Search was also done through messaging. But my search was really easy. The client would put in their entity IDs, I would issue the query to the BDBs and aggregate the results. It typically took about 250 to 700 milliseconds (depending on network saturation).

By: dave-ilsw

dave-ilsw — Mon, 19 Oct 2009 20:23:16 +0000

We use a single change log table on a project that I work on. We have change log ID, time stamp, user name, table name, set ID, operation, record ID, field name, old value, new value fields.

For inserts we just record a single entry. For updates, we record the field name and old and new values. We use a stored procedure to create each change log entry. The stored procedure only records change log entries for fields with a changed value.

The set ID makes it easy to group the multiple change log entries that are created when multiple fields change in a single update.

We use a Python script to auto-generate the various triggers that are needed for each field in each table that is subject to change logging (there are some tables that don’t get any change logs and we don’t log changes to memo fields, for example).

By: Joseph Daigle

Joseph Daigle — Mon, 19 Oct 2009 19:04:06 +0000

ESRI has a “geodatabase” product which I am very familiar with. The spatial part isn’t important, however they have implemented an archiving solution into the database. Internally it uses a your 2nd solution of an audit table for every physical table that is being archived.

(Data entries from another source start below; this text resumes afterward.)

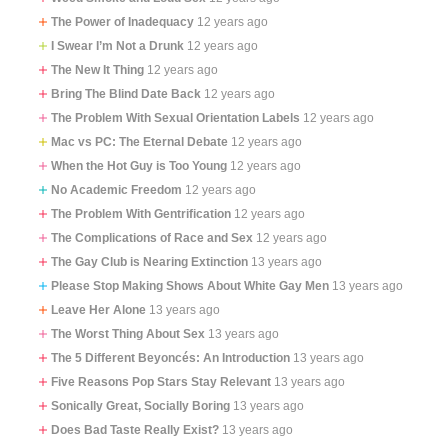
The Power of Inadequacy
12 years ago
I Swear I’m Not a Drunk
12 years ago
The New It Thing
12 years ago
Bring The Blind Date Back
12 years ago
The Problem With Sexual Orientation Labels
12 years ago
Mac vs PC: The Eternal Debate
12 years ago
When the Hot Guy is Too Young
12 years ago
No Academic Freedom
12 years ago
The Problem With Gentrification
12 years ago
The Complications of Race and Sex
12 years ago
The Gay Club is Nearing Extinction
13 years ago
Please Stop Making Shows About White Gay Men
13 years ago
Leave Her Alone
13 years ago
The Worst Thing About Sex
13 years ago
The 5 Different Beyoncés: An Introduction
13 years ago
Five Reasons Pop Stars Stay Relevant
13 years ago
Sonically Great, Socially Boring
13 years ago
Does Bad Taste Really Exist?
13 years ago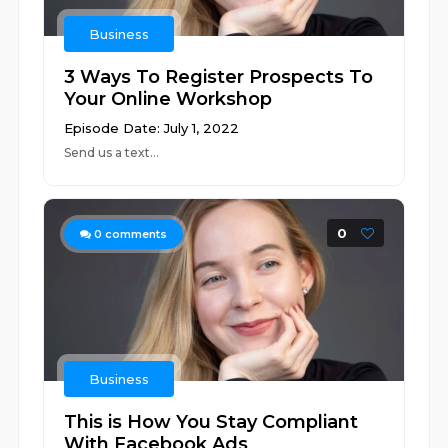
Business
3 Ways To Register Prospects To
Your Online Workshop
Episode Date: July 1, 2022
Send us a text...
0
0
comments
Business
This is How You Stay Compliant
With Facebook Ads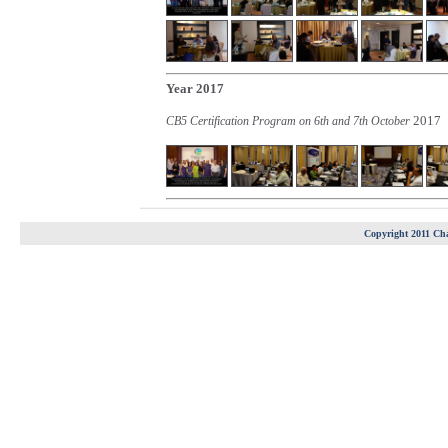
Year 2017
2017
CB5 Certification Program on 6th and 7th October
Copyright 2011 Cha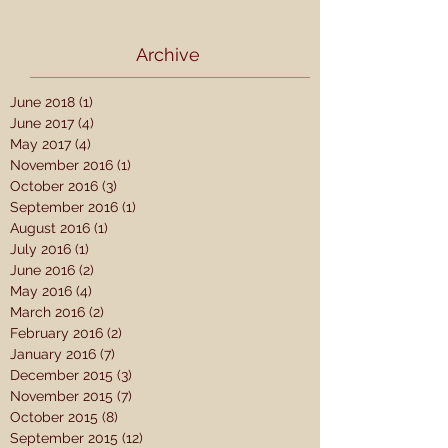
Archive
June 2018
(1)
1 post
June 2017
(4)
4 posts
May 2017
(4)
4 posts
November 2016
(1)
1 post
October 2016
(3)
3 posts
September 2016
(1)
1 post
August 2016
(1)
1 post
July 2016
(1)
1 post
June 2016
(2)
2 posts
May 2016
(4)
4 posts
March 2016
(2)
2 posts
February 2016
(2)
2 posts
January 2016
(7)
7 posts
December 2015
(3)
3 posts
November 2015
(7)
7 posts
October 2015
(8)
8 posts
September 2015
(12)
12 posts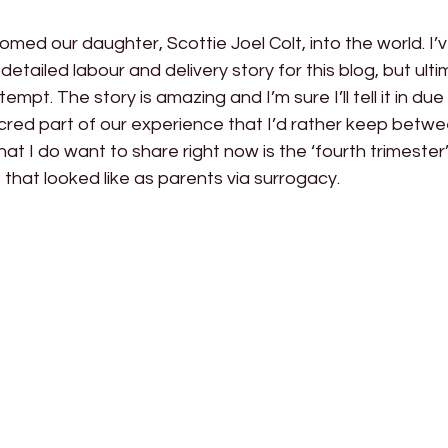
comed our daughter, Scottie Joel Colt, into the world. I’
detailed labour and delivery story for this blog, but ulti
t. The story is amazing and I’m sure I’ll tell it in due 
sacred part of our experience that I’d rather keep betwe
t I do want to share right now is the ‘fourth trimester’ 
that looked like as parents via surrogacy.  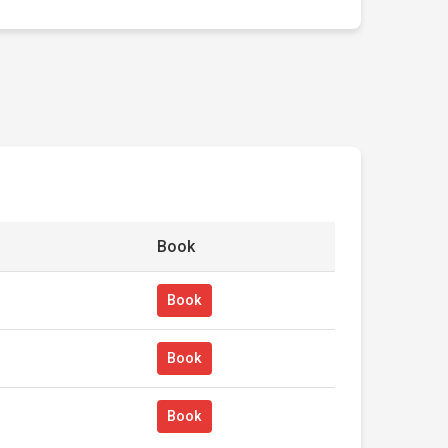
Book
Book
Book
Book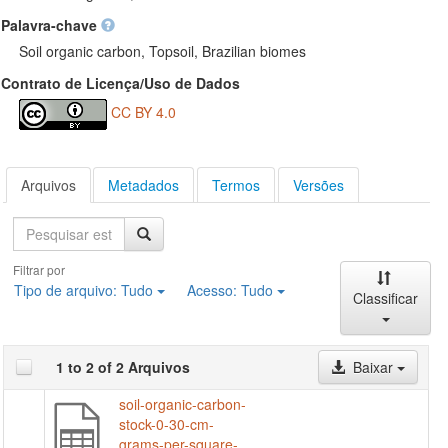
Palavra-chave
Soil organic carbon, Topsoil, Brazilian biomes
Contrato de Licença/Uso de Dados
CC BY 4.0
Arquivos
Metadados
Termos
Versões
Pesquisa
Filtrar por
Tipo de arquivo:
Tudo
Acesso:
Tudo
Classificar
1 to 2 of 2 Arquivos
Baixar
soil-organic-carbon-
stock-0-30-cm-
grams-per-square-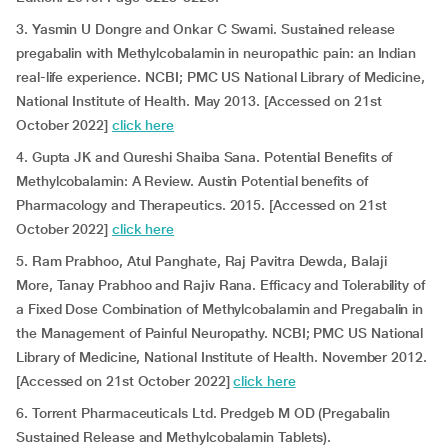
3. Yasmin U Dongre and Onkar C Swami. Sustained release
pregabalin with Methylcobalamin in neuropathic pain: an Indian
real-life experience. NCBI; PMC US National Library of Medicine,
National Institute of Health. May 2013. [Accessed on 21st
October 2022]
click here
4. Gupta JK and Qureshi Shaiba Sana. Potential Benefits of
Methylcobalamin: A Review. Austin Potential benefits of
Pharmacology and Therapeutics. 2015. [Accessed on 21st
October 2022]
click here
5. Ram Prabhoo, Atul Panghate, Raj Pavitra Dewda, Balaji
More, Tanay Prabhoo and Rajiv Rana. Efficacy and Tolerability of
a Fixed Dose Combination of Methylcobalamin and Pregabalin in
the Management of Painful Neuropathy. NCBI; PMC US National
Library of Medicine, National Institute of Health. November 2012.
[Accessed on 21st October 2022]
click here
6. Torrent Pharmaceuticals Ltd. Predgeb M OD (Pregabalin
Sustained Release and Methylcobalamin Tablets).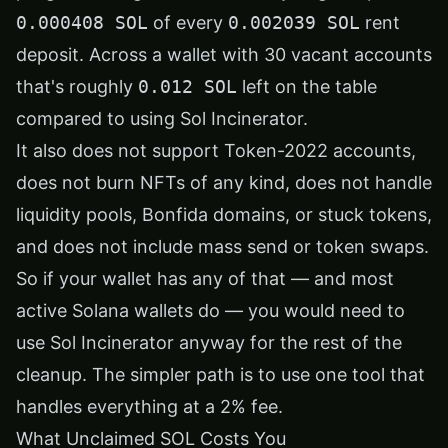
0.000408 SOL
of every
0.002039 SOL
rent
deposit. Across a wallet with 30 vacant accounts
that's roughly
0.012 SOL
left on the table
compared to using Sol Incinerator.
It also does not support Token-2022 accounts,
does not burn NFTs of any kind, does not handle
liquidity pools, Bonfida domains, or stuck tokens,
and does not include mass send or token swaps.
So if your wallet has any of that — and most
active Solana wallets do — you would need to
use Sol Incinerator anyway for the rest of the
cleanup. The simpler path is to use one tool that
handles everything at a 2% fee.
What Unclaimed SOL Costs You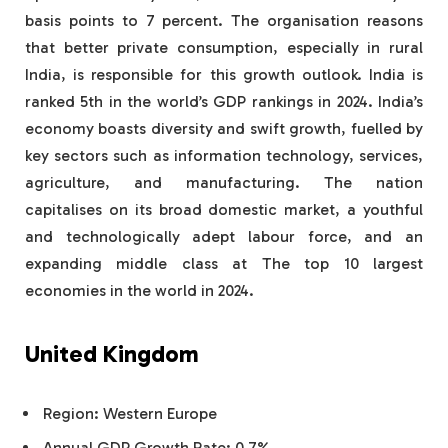
basis points to 7 percent. The organisation reasons
that better private consumption, especially in rural
India, is responsible for this growth outlook. India is
ranked 5th in the world’s GDP rankings in 2024. India’s
economy boasts diversity and swift growth, fuelled by
key sectors such as information technology, services,
agriculture, and manufacturing. The nation
capitalises on its broad domestic market, a youthful
and technologically adept labour force, and an
expanding middle class at The top 10 largest
economies in the world in 2024.
United Kingdom
Region: Western Europe
Annual GDP Growth Rate: 0.7%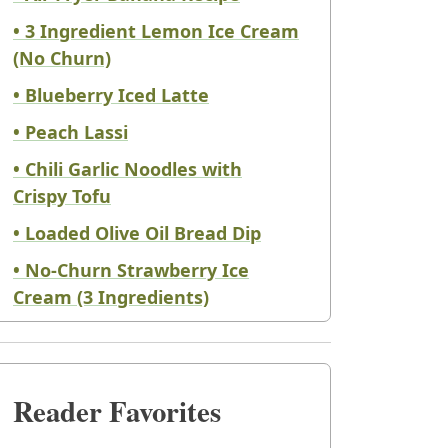
• 3 Ingredient Lemon Ice Cream
(No Churn)
• Blueberry Iced Latte
• Peach Lassi
• Chili Garlic Noodles with
Crispy Tofu
• Loaded Olive Oil Bread Dip
• No-Churn Strawberry Ice
Cream (3 Ingredients)
Reader Favorites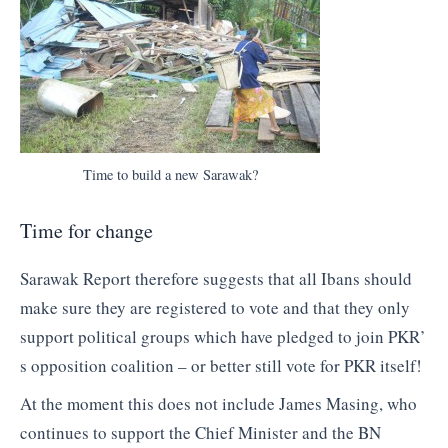
Time to build a new Sarawak?
Time for change
Sarawak Report therefore suggests that all Ibans should
make sure they are registered to vote and that they only
support political groups which have pledged to join PKR’
s opposition coalition – or better still vote for PKR itself!
At the moment this does not include James Masing, who
continues to support the Chief Minister and the BN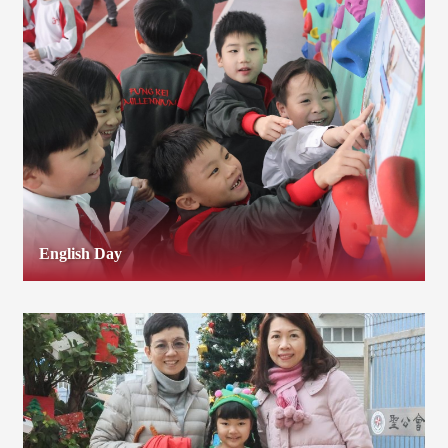
English Day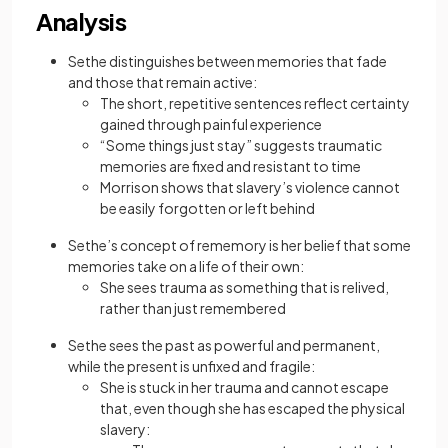
Analysis
Sethe distinguishes between memories that fade
and those that remain active:
The short, repetitive sentences reflect certainty
gained through painful experience
“Some things just stay” suggests traumatic
memories are fixed and resistant to time
Morrison shows that slavery’s violence cannot
be easily forgotten or left behind
Sethe’s concept of rememory is her belief that some
memories take on a life of their own:
She sees trauma as something that is relived,
rather than just remembered
Sethe sees the past as powerful and permanent,
while the present is unfixed and fragile:
She is stuck in her trauma and cannot escape
that, even though she has escaped the physical
slavery: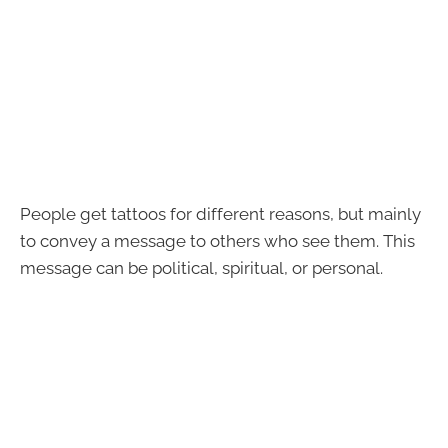
People get tattoos for different reasons, but mainly
to convey a message to others who see them. This
message can be political, spiritual, or personal.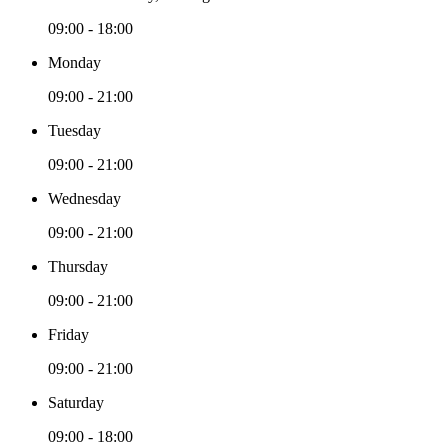
09:00 - 18:00
Monday
09:00 - 21:00
Tuesday
09:00 - 21:00
Wednesday
09:00 - 21:00
Thursday
09:00 - 21:00
Friday
09:00 - 21:00
Saturday
09:00 - 18:00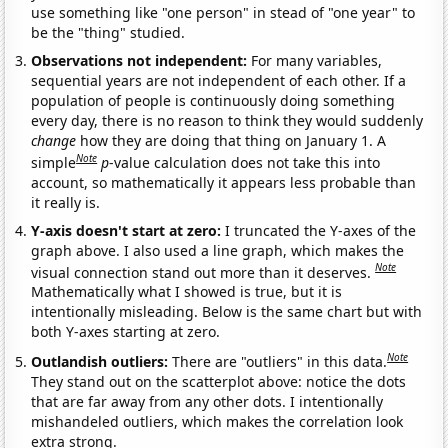
use something like "one person" in stead of "one year" to
be the "thing" studied.
Observations not independent:
For many variables,
sequential years are not independent of each other. If a
population of people is continuously doing something
every day, there is no reason to think they would suddenly
change
how they are doing that thing on January 1. A
Note
simple
p
-value calculation does not take this into
account, so mathematically it appears less probable than
it really is.
Y-axis doesn't start at zero:
I truncated the Y-axes of the
graph above. I also used a line graph, which makes the
Note
visual connection stand out more than it deserves.
Mathematically what I showed is true, but it is
intentionally misleading. Below is the same chart but with
both Y-axes starting at zero.
Note
Outlandish outliers:
There are "outliers" in this data.
They stand out on the scatterplot above: notice the dots
that are far away from any other dots. I intentionally
mishandeled outliers, which makes the correlation look
extra strong.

uerying for the historical version of a particular table is very trivial and fairly easy. However you are correct in that in that is more expensive to query what a single user did. But it’s only N queries where N is the number of tables, which isn’t TOO bad for a single reporting-type query (you could cache or store the results).

A third approach could be to combine both ideas. The audit tables are a REALLY GOOD IDEA for doing this sort of archiving. However you could also store in a separate table all of the user operations which were performed and when. This way you can easily query what data a user touched and when. Then you can drill down into the historical data as needed.